Page-level text extractions:

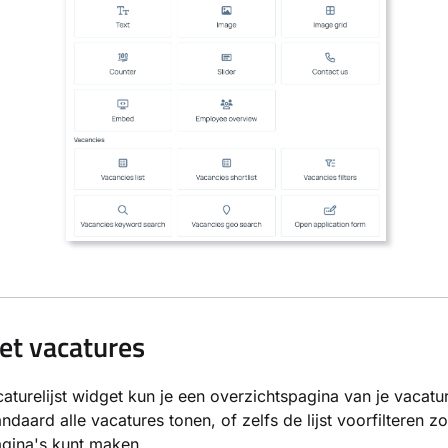
met vacatures
aturelijst widget kun je een overzichtspagina van je vacat
ndaard alle vacatures tonen, of zelfs de lijst voorfilteren zo
gina's kunt maken.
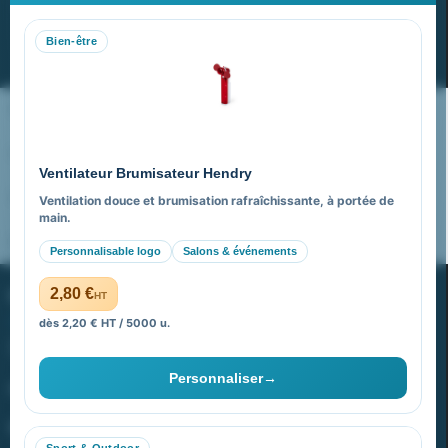
Recevez nos dernières nouvelles et nos offres spéciales
Bien-être
S’abonner
Nos expertises & accompagnement global
Pourquoi nous choisir ?
Ventilateur Brumisateur Hendry
FAQ sur Promenoch Goodies Pub France
Ventilation douce et brumisation rafraîchissante, à portée de
main.
Pourquoi ça a marché à 100% pour moi ?
Personnalisable logo
Salons & événements
PROMENOCH GOODIES
2,80 €
HT
dès 2,20 € HT / 5000 u.
Goodies Pubfrance est édité par Promenoch
Personnaliser
→
40 rue Madeleine Michelis
92 200 Neuilly
Sport & Outdoor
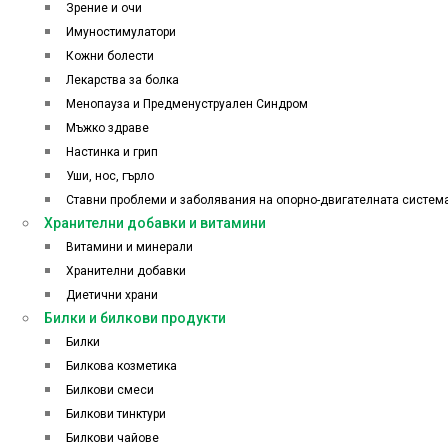
Зрение и очи
Имуностимулатори
Кожни болести
Лекарства за болка
Менопауза и Предменуструален Синдром
Мъжко здраве
Настинка и грип
Уши, нос, гърло
Ставни проблеми и заболявания на опорно-двигателната систем
Хранителни добавки и витамини
Витамини и минерали
Хранителни добавки
Диетични храни
Билки и билкови продукти
Билки
Билкова козметика
Билкови смеси
Билкови тинктури
Билкови чайове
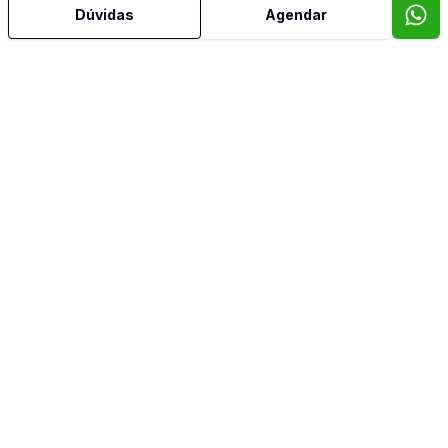
Dúvidas
Agendar
Video do imóvel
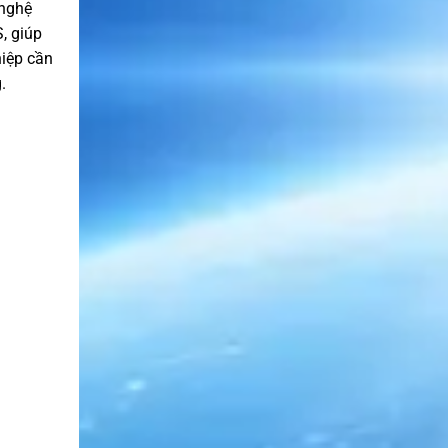
 nghệ
, giúp
hiệp cần
.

*Exercise objective*. Copy out the preceding entries without a single change, leaving out the pictures.

*Written response*.
met vacatures
aturelijst widget kun je een overzichtspagina van je vacat
ndaard alle vacatures tonen, of zelfs de lijst voorfilteren zo
gina's kunt maken.
Recevez nos dernières nouvelles et nos offres spéciales
Bien-être
S’abonner
Nos expertises & accompagnement global
Pourquoi nous choisir ?
Ventilateur Brumisateur Hendry
FAQ sur Promenoch Goodies Pub France
Ventilation douce et brumisation rafraîchissante, à portée de
main.
Pourquoi ça a marché à 100% pour moi ?
Personnalisable logo
Salons & événements
PROMENOCH GOODIES
2,80 €
HT
dès 2,20 € HT / 5000 u.
Goodies Pubfrance est édité par Promenoch
Personnaliser
→
40 rue Madeleine Michelis
92 200 Neuilly
Sport & Outdoor
Зрение и очи
Имуностимулатори
Кожни болести
Лекарства за болка
Менопауза и Предменуструален Синдром
Мъжко здраве
Настинка и грип
Уши, нос, гърло
Ставни проблеми и заболявания на опорно-двигателната систем
Хранителни добавки и витамини
Витамини и минерали
Хранителни добавки
Диетични храни
Билки и билкови продукти
Билки
Билкова козметика
Билкови смеси
Билкови тинктури
Билкови чайове
Dúvidas
Agendar
Video do imóvel
 nghệ
, giúp
hiệp cần
.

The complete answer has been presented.